Source document: Begin

Physicists and Molecular biologists at the University of California San Diego came together to study how distant regions of lymphocyte genes recombine. Scientists investigated how the variable region (V), diversity region (D), and joining region (J) of the lymphocyte DNA manage to maintain chromosomal organization and the flexibility to recombine. Lymphocyte cells degrade foreign antigens and must be genetically diverse because each lymphocyte cell is genetically designed to target one specific antigen.
The group used live mammalian B-lymphocyte cells to observe and analyze the motion of the DNA inside and to study how that motion affects antibody production. Local motion data showed that the V, D, and J regions stayed cemented in place on the chromosome, but DNA within the regions reached out to recombine with faraway genes. This reach is allowed by bridges, characteristic of a gel-like matter. The group concludes that the DNA enters a transition state of matter between solid and liquid for recombination. The gel transition state is flexible enough to allow the DNA to reach a massive library of genes and ensure genetic adaptability. However, the gel is stable and keep genes in a designated place on the chromosome. Stability of chromosomal organization ensures that when a B-lymphocyte receptor identifies an antigen, genes coding for more of that lymphocyte can be easily retrieved and transcribed.

Source document: End
Given records: Begin

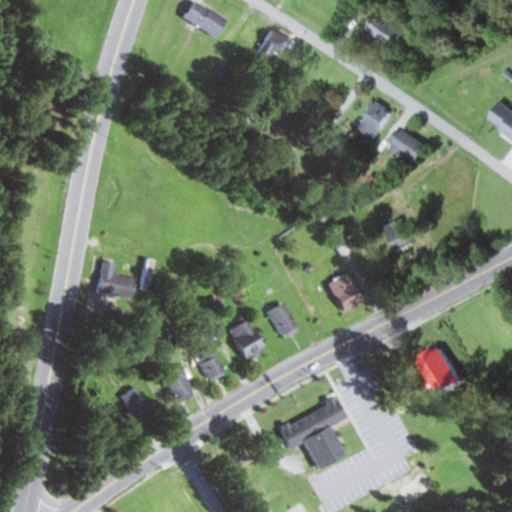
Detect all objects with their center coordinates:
building: (206, 17)
building: (251, 27)
building: (388, 29)
building: (273, 43)
building: (308, 61)
road: (385, 86)
building: (504, 116)
building: (379, 118)
building: (413, 146)
building: (401, 234)
road: (71, 254)
building: (116, 281)
building: (346, 291)
building: (284, 319)
building: (249, 339)
building: (210, 363)
building: (442, 367)
road: (283, 371)
building: (178, 384)
building: (138, 402)
building: (317, 433)
road: (198, 475)
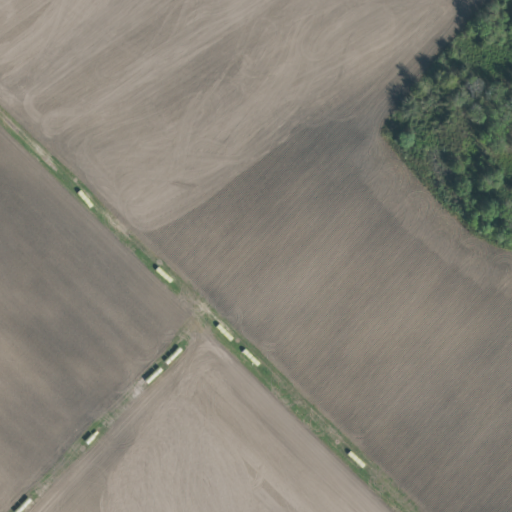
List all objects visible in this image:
road: (201, 297)
road: (139, 353)
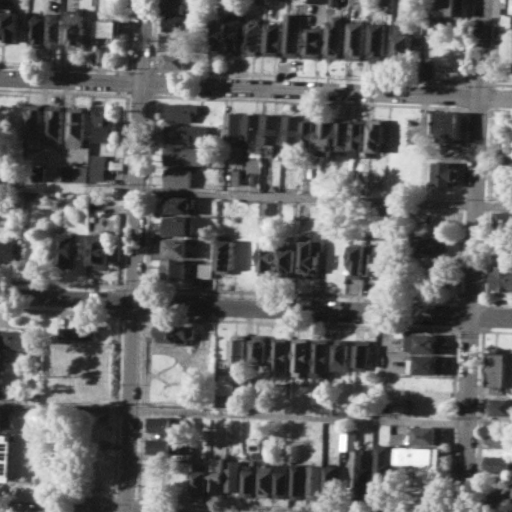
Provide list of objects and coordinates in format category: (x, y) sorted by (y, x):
building: (314, 1)
building: (315, 1)
building: (332, 2)
building: (333, 3)
building: (180, 6)
building: (180, 6)
building: (454, 6)
building: (511, 6)
building: (452, 7)
building: (511, 8)
building: (179, 22)
building: (11, 23)
building: (176, 23)
building: (10, 25)
building: (77, 28)
building: (108, 28)
building: (109, 28)
building: (54, 29)
building: (55, 29)
building: (77, 29)
building: (38, 30)
building: (38, 31)
building: (232, 32)
building: (234, 32)
building: (292, 34)
building: (292, 34)
road: (154, 36)
building: (215, 36)
building: (252, 36)
building: (216, 37)
building: (251, 37)
building: (332, 37)
building: (333, 37)
building: (271, 38)
building: (271, 38)
building: (354, 40)
building: (355, 40)
building: (377, 40)
building: (176, 41)
building: (179, 41)
building: (312, 41)
building: (376, 41)
building: (403, 41)
building: (404, 41)
building: (312, 44)
building: (102, 54)
building: (173, 59)
building: (173, 60)
street lamp: (133, 67)
street lamp: (22, 68)
road: (99, 68)
road: (129, 72)
street lamp: (123, 73)
street lamp: (228, 75)
street lamp: (328, 80)
road: (129, 82)
road: (153, 82)
street lamp: (434, 84)
road: (255, 86)
road: (64, 91)
street lamp: (131, 102)
building: (184, 111)
building: (182, 112)
street lamp: (469, 113)
building: (105, 121)
building: (34, 122)
building: (55, 123)
building: (55, 123)
building: (105, 123)
building: (448, 123)
building: (449, 124)
building: (34, 125)
building: (77, 125)
building: (236, 125)
building: (77, 126)
building: (235, 126)
building: (254, 126)
building: (272, 128)
building: (273, 128)
building: (312, 130)
building: (254, 131)
building: (293, 131)
building: (310, 131)
building: (184, 133)
building: (292, 133)
building: (344, 133)
building: (188, 134)
building: (344, 134)
building: (379, 134)
building: (377, 135)
building: (327, 137)
building: (360, 137)
building: (327, 138)
building: (359, 140)
building: (509, 145)
building: (186, 155)
building: (188, 155)
building: (505, 160)
building: (98, 167)
building: (40, 172)
building: (76, 172)
building: (99, 172)
building: (76, 173)
building: (447, 173)
building: (447, 173)
building: (180, 176)
building: (236, 176)
building: (179, 177)
building: (257, 177)
road: (125, 190)
road: (148, 191)
road: (256, 193)
building: (34, 194)
building: (178, 204)
building: (178, 204)
building: (271, 207)
building: (395, 213)
building: (503, 217)
building: (502, 219)
building: (177, 225)
building: (178, 225)
building: (431, 245)
building: (432, 245)
building: (176, 247)
building: (177, 247)
building: (99, 248)
building: (65, 249)
building: (66, 249)
building: (7, 250)
building: (98, 251)
building: (7, 252)
building: (312, 253)
building: (225, 254)
building: (226, 254)
road: (135, 256)
building: (267, 256)
building: (312, 256)
road: (473, 256)
building: (266, 258)
building: (288, 259)
building: (373, 259)
building: (287, 260)
building: (356, 260)
building: (372, 260)
building: (357, 261)
building: (386, 261)
building: (388, 262)
building: (177, 268)
building: (176, 269)
building: (204, 269)
building: (205, 269)
building: (432, 272)
building: (430, 275)
building: (502, 277)
building: (503, 277)
road: (62, 283)
road: (133, 286)
road: (301, 292)
road: (120, 299)
road: (470, 300)
road: (495, 301)
road: (144, 302)
road: (255, 304)
road: (62, 310)
road: (132, 314)
road: (300, 322)
road: (469, 329)
road: (495, 330)
building: (78, 331)
building: (78, 332)
building: (175, 333)
building: (175, 333)
building: (18, 338)
building: (20, 339)
building: (425, 343)
building: (428, 343)
building: (239, 350)
building: (238, 351)
building: (259, 351)
building: (260, 351)
building: (344, 352)
building: (366, 352)
building: (282, 353)
building: (303, 353)
building: (365, 354)
building: (302, 355)
building: (343, 355)
building: (281, 356)
building: (324, 356)
building: (323, 359)
building: (427, 364)
building: (428, 364)
building: (500, 368)
building: (500, 368)
building: (427, 403)
building: (501, 405)
road: (117, 406)
building: (501, 406)
road: (140, 408)
road: (255, 413)
building: (161, 423)
building: (164, 424)
building: (255, 430)
building: (428, 434)
building: (428, 434)
building: (397, 437)
building: (500, 437)
building: (499, 438)
building: (350, 439)
building: (350, 440)
building: (163, 445)
building: (163, 446)
building: (420, 455)
building: (421, 455)
building: (6, 456)
building: (7, 457)
building: (383, 461)
building: (498, 463)
building: (499, 463)
building: (200, 466)
building: (364, 470)
building: (381, 470)
building: (216, 473)
building: (216, 474)
building: (233, 474)
building: (233, 475)
building: (200, 476)
building: (331, 476)
building: (364, 477)
building: (281, 479)
building: (314, 479)
building: (265, 480)
building: (281, 480)
building: (298, 480)
building: (298, 480)
building: (315, 480)
building: (332, 480)
building: (265, 481)
building: (200, 482)
building: (249, 482)
building: (249, 483)
building: (499, 490)
building: (501, 492)
road: (58, 497)
road: (124, 501)
road: (266, 506)
road: (113, 508)
road: (137, 509)
road: (18, 511)
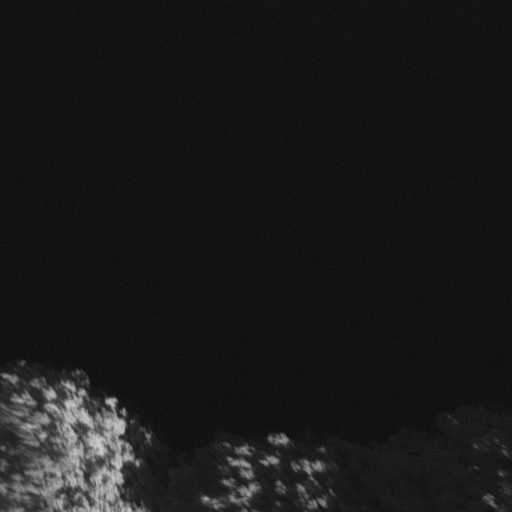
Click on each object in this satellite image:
river: (239, 134)
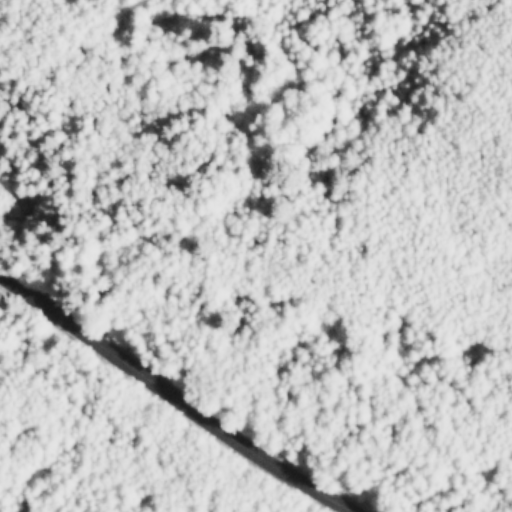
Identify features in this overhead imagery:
road: (174, 394)
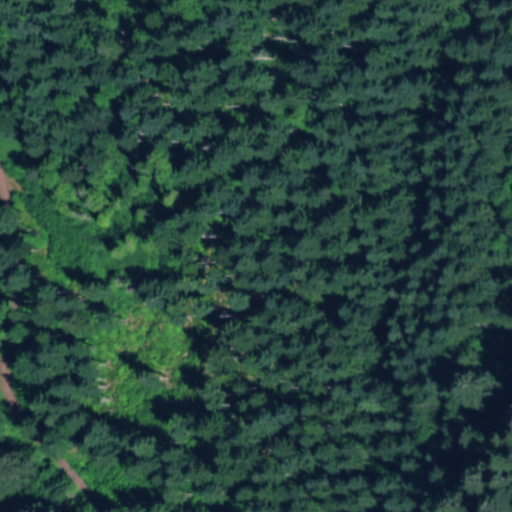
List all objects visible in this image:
road: (55, 361)
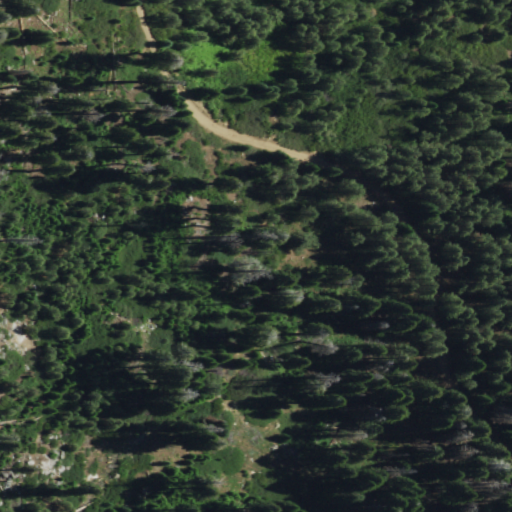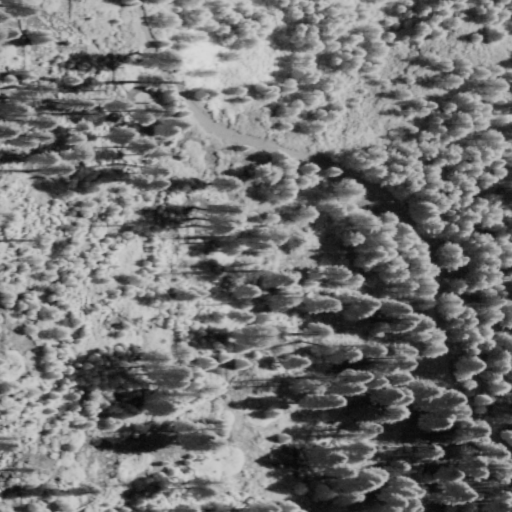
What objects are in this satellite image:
road: (357, 187)
road: (236, 353)
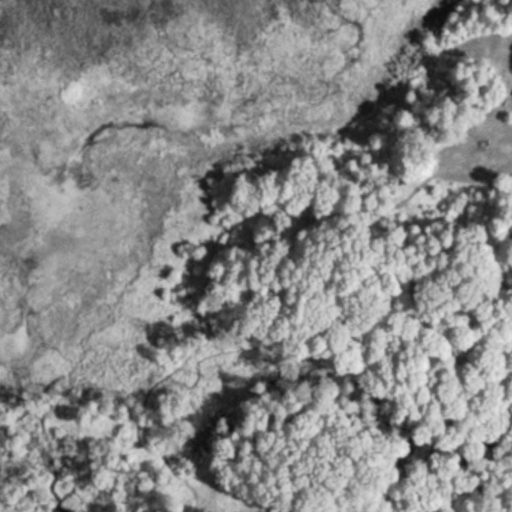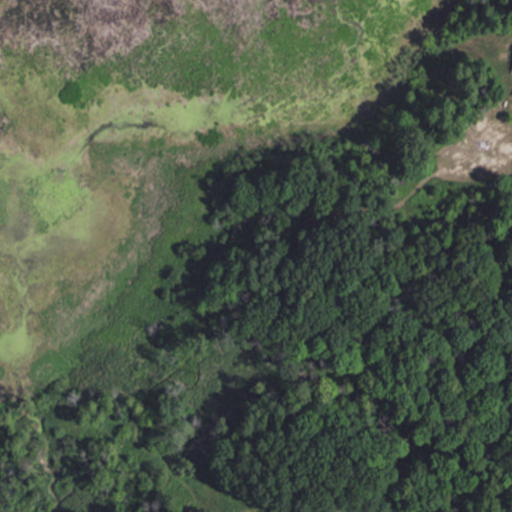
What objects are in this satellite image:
building: (511, 96)
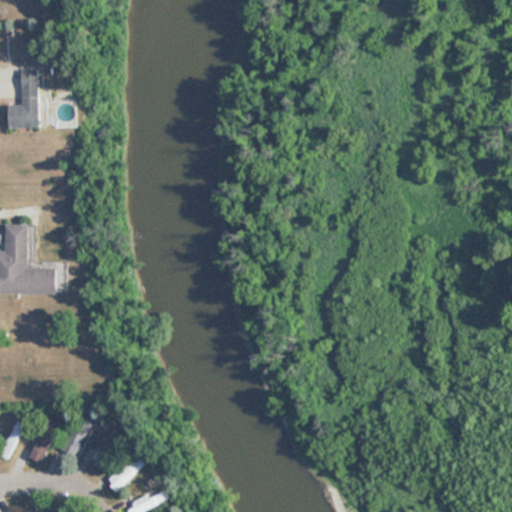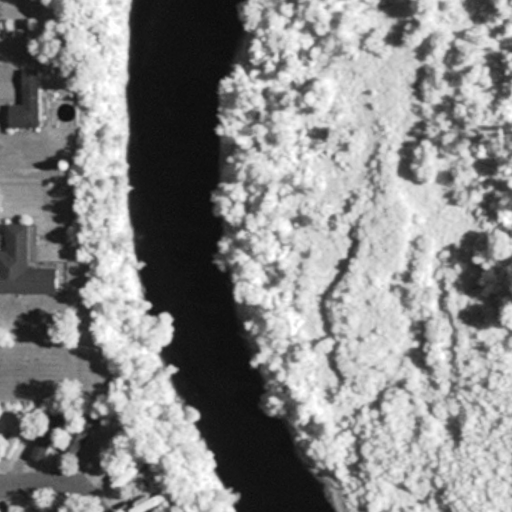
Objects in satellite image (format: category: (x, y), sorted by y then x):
building: (29, 101)
river: (200, 264)
building: (26, 266)
building: (85, 433)
building: (13, 437)
building: (41, 447)
building: (106, 452)
building: (130, 471)
road: (55, 485)
building: (153, 502)
building: (62, 510)
building: (0, 511)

Given records: End

◆ What the task requires ◆
Answer these questions about the lymphocyte DNA text:
(a) At which university were the physicists and molecular biologists working?
(b) What kind of cells did the group use to observe the motion of the DNA?
(c) According to the group's conclusion, which two states of matter does the DNA's transition state for recombination fall between?
The material after the text comes from a separate, unrelated source.

◆ Written answer ◆
(a) The University of California San Diego
(b) Live mammalian B-lymphocyte cells
(c) Solid and liquid